Doze
meses nos separam daquela que ficou conhecida como “a Copa das Copas” –
definição que antes parecia ser apenas um exagero do Governo Federal para o
evento que organizava, mas que acabou se tornando realidade quando a bola
começou a rolar. Partidas empolgantes, craques desfilando categoria pelos
nossos gramados, a festa das torcidas, a comprovação de nossa hospitalidade e
muito drama fizeram da última edição do Mundial algo inesquecível – no caso
específico dos anfitriões, por uma razão bastante amarga.
Um
ano após o revés mais doloroso da história da Seleção Brasileira, é possível
classificar o 7 a 1 aplicado pela Alemanha como um divisor de águas em nosso
futebol. Embora a elasticidade do placar tenha especificidades pontuais,
pode-se dizer que ali foi sepultada toda uma forma de se jogar. Em 90 minutos,
os alemães comprovaram como um coletivo forte está a um abismo de distância de
um bando de jogadores cuja única arma era a vontade. Foi o triunfo da
organização e do planejamento sobre o imediatismo e a negligência, confirmando
em 2014 o que a Espanha já havia sinalizado em 2010. Mesmo sem supercraques,
mostraram ser possível formar um time capaz de ser encantador e, ao mesmo
tempo, altamente competitivo. Uma lição que o Brasil poderia e deveria ter assimilado.
Naquele
momento, restava a oportunidade de juntar os cacos e recomeçar a partir da
direção apontada por seus adversários. Todavia, lamentavelmente, a primeira
ação da CBF foi tentar varrer a tragédia esportiva para debaixo do tapete. A
palavra “apagão” surgiu para batizar o massacre, e tudo permaneceu como era
antes. Para tentar recolocar o escrete verde-amarelo nos trilhos, Dunga foi
reconduzido ao posto de técnico. Estava implícita a ideia de que o capitão do
Tetra poderia colocar ordem na casa e reeditar a equipe empenhada que marcou a
sua passagem anterior até a fatídica derrota para a Holanda na Copa da África
do Sul.
Dunga,
por tudo o que tem demonstrado, mudou pouco durante o hiato de quatro anos que
o afastou da Seleção. A sede de vitórias permanece a mesma e a sua concepção
tática ainda prioriza o contra-ataque em detrimento da proposição. Sem a bola,
os seus comandados continuam fechando os espaços de forma eficiente, com uma
compactação defensiva que está de acordo com a cartilha do futebol moderno. Mas
o problema maior se apresenta quando o seu time tem a bola nos pés.
Por
ironia do destino – e pelos caminhos tortuosos tomados pela escola brasileira
nas últimas décadas –, o país que um dia ficou mundialmente conhecido pela
fantasia e pelo bom trato com a bola hoje não sabe mais o que fazer com ela.

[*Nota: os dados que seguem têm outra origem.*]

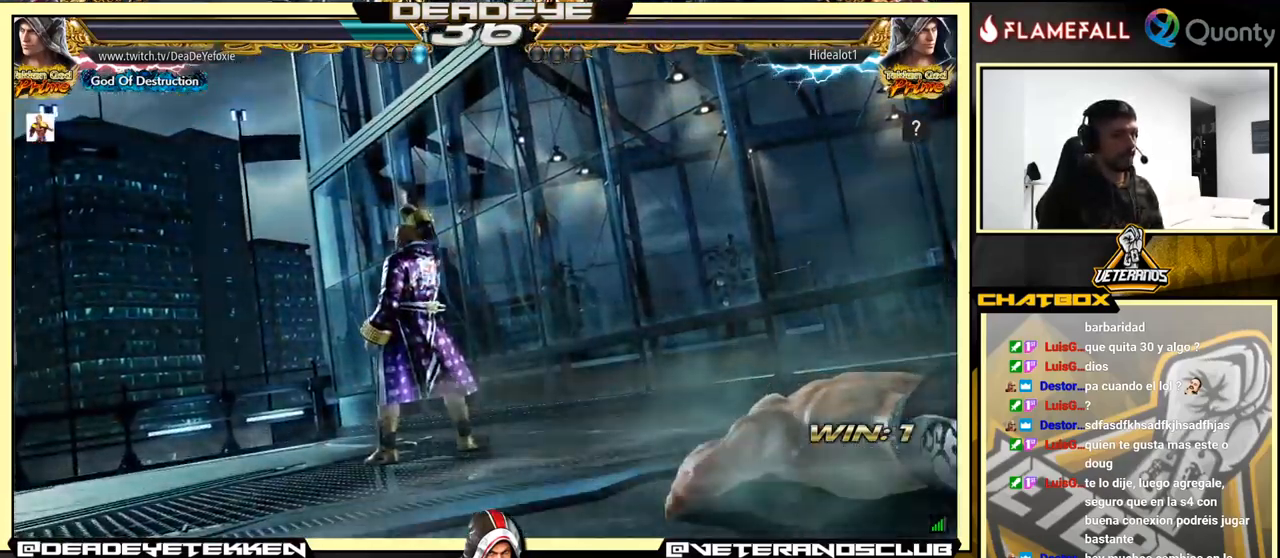
{"buttons": ["CROSS"], "left_stick": "center", "events": [[500, "CROSS", "down"]]}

Assim como ocorreu com Luiz Felipe Scolari, a Seleção continua sofrendo na
transição entre defesa e meio de campo, e sendo obrigada a assistir adversários
teoricamente inferiores assumindo as rédeas das partidas, deixando claro que um
dos principais objetos de crítica durante a Copa de 2014 permanece intacto.
O
segundo fracasso consecutivo em competições oficiais trouxe consigo o
fortalecimento da dúvida sobre a verdadeira qualidade da atual safra de
jogadores brasileiros. Exceção feita a Neymar, todos os atletas vêm sofrendo
questionamentos acerca de suas capacidades, e as comparações com gerações
passadas se tornaram inevitáveis. Nem mesmo a massiva presença nos principais
clubes do planeta e as enormes cifras que suas transações têm movimentado são
suficientes para demover a ideia de que os talentos estão cada vez mais
escassos. E o fato de ninguém ter apresentado um comparativo minimamente
decente entre as épocas só indica como tal discussão soa vazia, muito mais
presente no âmbito das sensações do que das análises.
O
que nem todos percebem é que a realidade do futebol mundial mudou. Com a
intensidade cada vez maior do jogo e a redução do tempo e do espaço, o craque
só continuará fazendo a diferença se houver um coletivo forte em torno de si.
Com os nomes que possui, esta geração e provavelmente as vindouras podem se
tornar competitivas desde que sejam adequadas às demandas atuais do esporte.
Para isso, é necessário tanto que se corrijam os rumos do trabalho de Dunga
quanto que se planeje o nosso futebol como um todo, da base à ponta da
pirâmide.
De
um ponto de vista mais restrito, em que se analisa separadamente a Seleção
Brasileira, o primeiro passo é reestruturá-la em busca do protagonismo perdido.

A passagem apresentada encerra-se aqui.